E) Education platforms / course catalogues

Where it fits: course catalogue, course detail pages, enrolment pages, FAQ pages.
Semantic search use-cases:

  • “beginner data analysis course”
  • “night classes near me”
  • “exam prep for X”
  • “course with projects and feedback”

Grounded Q&A (RAG) use-cases (answers from course outlines + policies + schedules):

  • “What are the prerequisites?”
  • “How many hours per week?”
  • “Is there a certificate?”
  • “When does it start and what’s the timetable?”
  • “What’s the refund/deferral policy?”

F) Marketplaces / directories (large listings)

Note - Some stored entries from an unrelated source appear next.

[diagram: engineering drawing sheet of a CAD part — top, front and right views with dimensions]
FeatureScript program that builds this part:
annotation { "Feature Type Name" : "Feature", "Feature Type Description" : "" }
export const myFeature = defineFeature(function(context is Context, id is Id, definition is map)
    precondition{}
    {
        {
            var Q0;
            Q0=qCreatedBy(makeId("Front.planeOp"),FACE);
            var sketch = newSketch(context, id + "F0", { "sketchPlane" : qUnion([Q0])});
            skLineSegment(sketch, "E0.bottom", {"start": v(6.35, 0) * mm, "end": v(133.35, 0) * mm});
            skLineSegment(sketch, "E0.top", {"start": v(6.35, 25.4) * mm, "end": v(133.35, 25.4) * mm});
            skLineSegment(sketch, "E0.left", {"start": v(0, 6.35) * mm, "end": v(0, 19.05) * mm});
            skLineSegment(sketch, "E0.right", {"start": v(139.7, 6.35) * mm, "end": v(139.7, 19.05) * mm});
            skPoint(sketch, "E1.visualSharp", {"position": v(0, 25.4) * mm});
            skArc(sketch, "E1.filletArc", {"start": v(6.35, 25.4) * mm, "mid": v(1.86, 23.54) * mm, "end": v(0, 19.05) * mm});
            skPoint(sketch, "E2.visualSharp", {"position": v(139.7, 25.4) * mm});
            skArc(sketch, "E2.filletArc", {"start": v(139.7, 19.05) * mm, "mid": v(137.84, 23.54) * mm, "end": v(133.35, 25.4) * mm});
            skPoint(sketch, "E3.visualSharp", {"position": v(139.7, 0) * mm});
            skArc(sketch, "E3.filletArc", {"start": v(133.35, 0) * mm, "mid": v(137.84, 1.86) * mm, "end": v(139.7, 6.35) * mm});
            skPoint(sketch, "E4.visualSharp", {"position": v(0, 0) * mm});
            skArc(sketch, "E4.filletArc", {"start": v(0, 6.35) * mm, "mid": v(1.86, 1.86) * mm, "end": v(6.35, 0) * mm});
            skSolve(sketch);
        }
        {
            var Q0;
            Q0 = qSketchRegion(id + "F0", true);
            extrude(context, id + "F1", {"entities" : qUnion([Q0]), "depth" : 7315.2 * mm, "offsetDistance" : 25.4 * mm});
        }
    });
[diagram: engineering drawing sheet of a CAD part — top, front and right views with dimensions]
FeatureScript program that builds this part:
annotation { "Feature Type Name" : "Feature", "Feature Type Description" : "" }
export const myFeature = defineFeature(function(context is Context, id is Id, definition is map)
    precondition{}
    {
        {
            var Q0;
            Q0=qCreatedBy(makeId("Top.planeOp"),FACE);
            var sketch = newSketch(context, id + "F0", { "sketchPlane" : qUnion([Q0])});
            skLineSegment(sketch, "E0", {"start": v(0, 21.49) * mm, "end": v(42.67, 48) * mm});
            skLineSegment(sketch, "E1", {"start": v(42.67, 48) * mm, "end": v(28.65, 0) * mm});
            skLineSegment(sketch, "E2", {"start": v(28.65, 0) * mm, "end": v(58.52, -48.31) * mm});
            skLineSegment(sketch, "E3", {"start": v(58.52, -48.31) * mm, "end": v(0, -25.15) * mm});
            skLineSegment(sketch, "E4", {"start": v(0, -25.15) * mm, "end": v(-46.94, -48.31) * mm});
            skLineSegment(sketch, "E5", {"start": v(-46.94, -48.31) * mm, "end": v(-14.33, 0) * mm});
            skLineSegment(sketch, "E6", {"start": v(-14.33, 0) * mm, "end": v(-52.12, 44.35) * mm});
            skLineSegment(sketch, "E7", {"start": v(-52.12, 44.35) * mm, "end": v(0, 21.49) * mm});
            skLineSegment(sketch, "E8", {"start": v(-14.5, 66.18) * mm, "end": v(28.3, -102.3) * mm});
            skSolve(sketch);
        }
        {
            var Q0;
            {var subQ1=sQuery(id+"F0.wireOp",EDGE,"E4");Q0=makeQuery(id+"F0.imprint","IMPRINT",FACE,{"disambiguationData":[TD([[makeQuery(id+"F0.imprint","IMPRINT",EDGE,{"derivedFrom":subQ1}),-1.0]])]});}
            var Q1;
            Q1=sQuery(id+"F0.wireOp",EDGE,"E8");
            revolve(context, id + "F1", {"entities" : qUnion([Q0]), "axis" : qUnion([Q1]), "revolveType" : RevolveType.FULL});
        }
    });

Where it fits: search results, filter pages, listing detail pages, booking/enquiry pages.
Semantic search use-cases:

  • “family-friendly hotel near city centre”
  • “quiet coworking with meeting rooms”
  • “pet-friendly accommodation with parking”
  • “restaurant good for groups”

Grounded Q&A (RAG) use-cases (answers from listing attributes + reviews + policies):

  • “Is parking included?”
  • “Is it walkable to X?”
  • “Is it quiet at night?”
  • “What’s included in the booking?”
  • “What do reviews mention most?”

G) Recruitment / job boards

Where it fits: job search, job detail pages, application pages, candidate FAQ.
Semantic search use-cases:

  • “remote junior SDR”
  • “graduate Java developer”
  • “shift work IT support”
  • “roles that sponsor visas”

Grounded Q&A (RAG) use-cases (answers from the job post + company policies):

  • “Is this fully remote or hybrid?”
  • “Do you sponsor work permits?”
  • “What are the working hours / shifts?”
  • “What’s the interview process?”
  • “What skills are must-have vs nice-to-have?”

14) Why this case study matters for tech sales roles

This project demonstrates that I can:

  • Understand and explain AI product features in a buyer-relevant way
  • Translate technical capability into measurable funnel outcomes
  • Handle trust and cost objections with credible guardrails
  • Run structured discovery and qualification conversations
  • Think in pilot terms: low risk, measurable impact, iterative rollout

It’s technical credibility used for commercial goals.


15) Summary

This demo is a practical example of how semantic search and grounded product Q&A can reduce discovery friction and purchase hesitation in catalogue-heavy e-commerce. The commercial case is not “AI is cool.” The case is: improve Search→PDP CTR and PDP→ATC rate, reduce bounce, and deflect repetitive pre-purchase support—then validate those outcomes through a controlled pilot where incremental conversion lift is compared to inference cost.